The task: Without changing anything, output the records below.

Structured page parsing data:
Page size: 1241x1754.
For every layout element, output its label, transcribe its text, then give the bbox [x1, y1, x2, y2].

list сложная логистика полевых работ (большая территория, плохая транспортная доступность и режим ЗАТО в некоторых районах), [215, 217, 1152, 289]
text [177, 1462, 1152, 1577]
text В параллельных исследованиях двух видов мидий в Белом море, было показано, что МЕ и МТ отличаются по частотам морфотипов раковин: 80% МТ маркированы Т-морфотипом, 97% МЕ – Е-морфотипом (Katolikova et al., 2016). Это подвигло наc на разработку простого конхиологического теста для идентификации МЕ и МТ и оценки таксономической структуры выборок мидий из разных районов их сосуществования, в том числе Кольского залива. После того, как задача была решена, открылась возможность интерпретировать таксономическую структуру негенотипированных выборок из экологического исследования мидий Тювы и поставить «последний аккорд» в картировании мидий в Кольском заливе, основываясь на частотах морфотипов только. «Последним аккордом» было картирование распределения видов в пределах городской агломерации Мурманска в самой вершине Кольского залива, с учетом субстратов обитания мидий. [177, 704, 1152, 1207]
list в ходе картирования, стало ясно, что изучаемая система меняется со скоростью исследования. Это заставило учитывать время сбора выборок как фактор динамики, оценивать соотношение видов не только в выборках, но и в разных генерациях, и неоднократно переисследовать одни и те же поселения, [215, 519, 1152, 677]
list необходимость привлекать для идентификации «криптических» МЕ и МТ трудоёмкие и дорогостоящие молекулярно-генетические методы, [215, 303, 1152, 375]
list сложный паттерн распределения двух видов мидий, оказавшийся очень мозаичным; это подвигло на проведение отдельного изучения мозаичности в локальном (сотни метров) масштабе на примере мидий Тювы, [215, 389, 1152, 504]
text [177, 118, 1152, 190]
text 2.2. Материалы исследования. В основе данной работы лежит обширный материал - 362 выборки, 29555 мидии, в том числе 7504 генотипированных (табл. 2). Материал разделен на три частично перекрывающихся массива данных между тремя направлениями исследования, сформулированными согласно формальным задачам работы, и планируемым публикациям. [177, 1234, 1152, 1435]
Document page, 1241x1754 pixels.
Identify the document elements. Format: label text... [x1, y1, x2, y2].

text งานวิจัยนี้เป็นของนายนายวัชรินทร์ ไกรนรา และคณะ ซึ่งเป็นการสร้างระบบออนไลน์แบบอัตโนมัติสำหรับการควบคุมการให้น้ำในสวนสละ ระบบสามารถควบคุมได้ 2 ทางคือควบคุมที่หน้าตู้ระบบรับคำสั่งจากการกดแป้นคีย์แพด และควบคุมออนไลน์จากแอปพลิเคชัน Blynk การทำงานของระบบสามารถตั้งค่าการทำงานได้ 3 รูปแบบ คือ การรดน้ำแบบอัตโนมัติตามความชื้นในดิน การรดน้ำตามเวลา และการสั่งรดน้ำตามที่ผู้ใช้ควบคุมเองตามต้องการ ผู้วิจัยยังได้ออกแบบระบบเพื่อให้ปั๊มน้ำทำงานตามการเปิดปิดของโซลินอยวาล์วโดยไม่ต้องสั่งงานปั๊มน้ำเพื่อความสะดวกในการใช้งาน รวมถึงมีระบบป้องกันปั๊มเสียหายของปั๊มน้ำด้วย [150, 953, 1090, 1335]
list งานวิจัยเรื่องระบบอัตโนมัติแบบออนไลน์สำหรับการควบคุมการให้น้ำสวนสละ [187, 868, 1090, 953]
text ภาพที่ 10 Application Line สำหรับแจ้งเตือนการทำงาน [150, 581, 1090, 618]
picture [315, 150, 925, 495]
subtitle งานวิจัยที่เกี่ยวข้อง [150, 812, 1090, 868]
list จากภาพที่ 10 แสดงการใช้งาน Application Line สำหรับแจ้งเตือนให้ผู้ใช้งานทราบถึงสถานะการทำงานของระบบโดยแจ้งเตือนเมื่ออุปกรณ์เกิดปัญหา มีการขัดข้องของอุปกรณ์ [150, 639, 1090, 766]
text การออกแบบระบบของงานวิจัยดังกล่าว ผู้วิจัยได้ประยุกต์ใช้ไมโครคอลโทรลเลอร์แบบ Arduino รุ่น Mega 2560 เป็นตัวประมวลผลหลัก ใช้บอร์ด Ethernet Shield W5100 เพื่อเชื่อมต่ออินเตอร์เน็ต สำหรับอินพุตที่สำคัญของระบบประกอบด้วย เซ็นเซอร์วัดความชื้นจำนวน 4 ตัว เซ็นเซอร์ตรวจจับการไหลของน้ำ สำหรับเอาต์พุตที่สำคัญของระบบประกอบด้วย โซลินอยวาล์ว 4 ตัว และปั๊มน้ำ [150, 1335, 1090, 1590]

Reply:
Page size: 1241x1754.
For every layout element, output its label, transcribe its text, then give the bbox [x1, y1, x2, y2].

list сложная логистика полевых работ (большая территория, плохая транспортная доступность и режим ЗАТО в некоторых районах), [215, 217, 1152, 289]
text [177, 1462, 1152, 1577]
text В параллельных исследованиях двух видов мидий в Белом море, было показано, что МЕ и МТ отличаются по частотам морфотипов раковин: 80% МТ маркированы Т-морфотипом, 97% МЕ – Е-морфотипом (Katolikova et al., 2016). Это подвигло наc на разработку простого конхиологического теста для идентификации МЕ и МТ и оценки таксономической структуры выборок мидий из разных районов их сосуществования, в том числе Кольского залива. После того, как задача была решена, открылась возможность интерпретировать таксономическую структуру негенотипированных выборок из экологического исследования мидий Тювы и поставить «последний аккорд» в картировании мидий в Кольском заливе, основываясь на частотах морфотипов только. «Последним аккордом» было картирование распределения видов в пределах городской агломерации Мурманска в самой вершине Кольского залива, с учетом субстратов обитания мидий. [177, 704, 1152, 1207]
list в ходе картирования, стало ясно, что изучаемая система меняется со скоростью исследования. Это заставило учитывать время сбора выборок как фактор динамики, оценивать соотношение видов не только в выборках, но и в разных генерациях, и неоднократно переисследовать одни и те же поселения, [215, 519, 1152, 677]
list необходимость привлекать для идентификации «криптических» МЕ и МТ трудоёмкие и дорогостоящие молекулярно-генетические методы, [215, 303, 1152, 375]
list сложный паттерн распределения двух видов мидий, оказавшийся очень мозаичным; это подвигло на проведение отдельного изучения мозаичности в локальном (сотни метров) масштабе на примере мидий Тювы, [215, 389, 1152, 504]
text [177, 118, 1152, 190]
text 2.2. Материалы исследования. В основе данной работы лежит обширный материал - 362 выборки, 29555 мидии, в том числе 7504 генотипированных (табл. 2). Материал разделен на три частично перекрывающихся массива данных между тремя направлениями исследования, сформулированными согласно формальным задачам работы, и планируемым публикациям. [177, 1234, 1152, 1435]
Document page, 1241x1754 pixels.
Identify the document elements. Format: label text... [x1, y1, x2, y2].

text งานวิจัยนี้เป็นของนายนายวัชรินทร์ ไกรนรา และคณะ ซึ่งเป็นการสร้างระบบออนไลน์แบบอัตโนมัติสำหรับการควบคุมการให้น้ำในสวนสละ ระบบสามารถควบคุมได้ 2 ทางคือควบคุมที่หน้าตู้ระบบรับคำสั่งจากการกดแป้นคีย์แพด และควบคุมออนไลน์จากแอปพลิเคชัน Blynk การทำงานของระบบสามารถตั้งค่าการทำงานได้ 3 รูปแบบ คือ การรดน้ำแบบอัตโนมัติตามความชื้นในดิน การรดน้ำตามเวลา และการสั่งรดน้ำตามที่ผู้ใช้ควบคุมเองตามต้องการ ผู้วิจัยยังได้ออกแบบระบบเพื่อให้ปั๊มน้ำทำงานตามการเปิดปิดของโซลินอยวาล์วโดยไม่ต้องสั่งงานปั๊มน้ำเพื่อความสะดวกในการใช้งาน รวมถึงมีระบบป้องกันปั๊มเสียหายของปั๊มน้ำด้วย [150, 953, 1090, 1335]
list งานวิจัยเรื่องระบบอัตโนมัติแบบออนไลน์สำหรับการควบคุมการให้น้ำสวนสละ [187, 868, 1090, 953]
text ภาพที่ 10 Application Line สำหรับแจ้งเตือนการทำงาน [150, 581, 1090, 618]
picture [315, 150, 925, 495]
subtitle งานวิจัยที่เกี่ยวข้อง [150, 812, 1090, 868]
list จากภาพที่ 10 แสดงการใช้งาน Application Line สำหรับแจ้งเตือนให้ผู้ใช้งานทราบถึงสถานะการทำงานของระบบโดยแจ้งเตือนเมื่ออุปกรณ์เกิดปัญหา มีการขัดข้องของอุปกรณ์ [150, 639, 1090, 766]
text การออกแบบระบบของงานวิจัยดังกล่าว ผู้วิจัยได้ประยุกต์ใช้ไมโครคอลโทรลเลอร์แบบ Arduino รุ่น Mega 2560 เป็นตัวประมวลผลหลัก ใช้บอร์ด Ethernet Shield W5100 เพื่อเชื่อมต่ออินเตอร์เน็ต สำหรับอินพุตที่สำคัญของระบบประกอบด้วย เซ็นเซอร์วัดความชื้นจำนวน 4 ตัว เซ็นเซอร์ตรวจจับการไหลของน้ำ สำหรับเอาต์พุตที่สำคัญของระบบประกอบด้วย โซลินอยวาล์ว 4 ตัว และปั๊มน้ำ [150, 1335, 1090, 1590]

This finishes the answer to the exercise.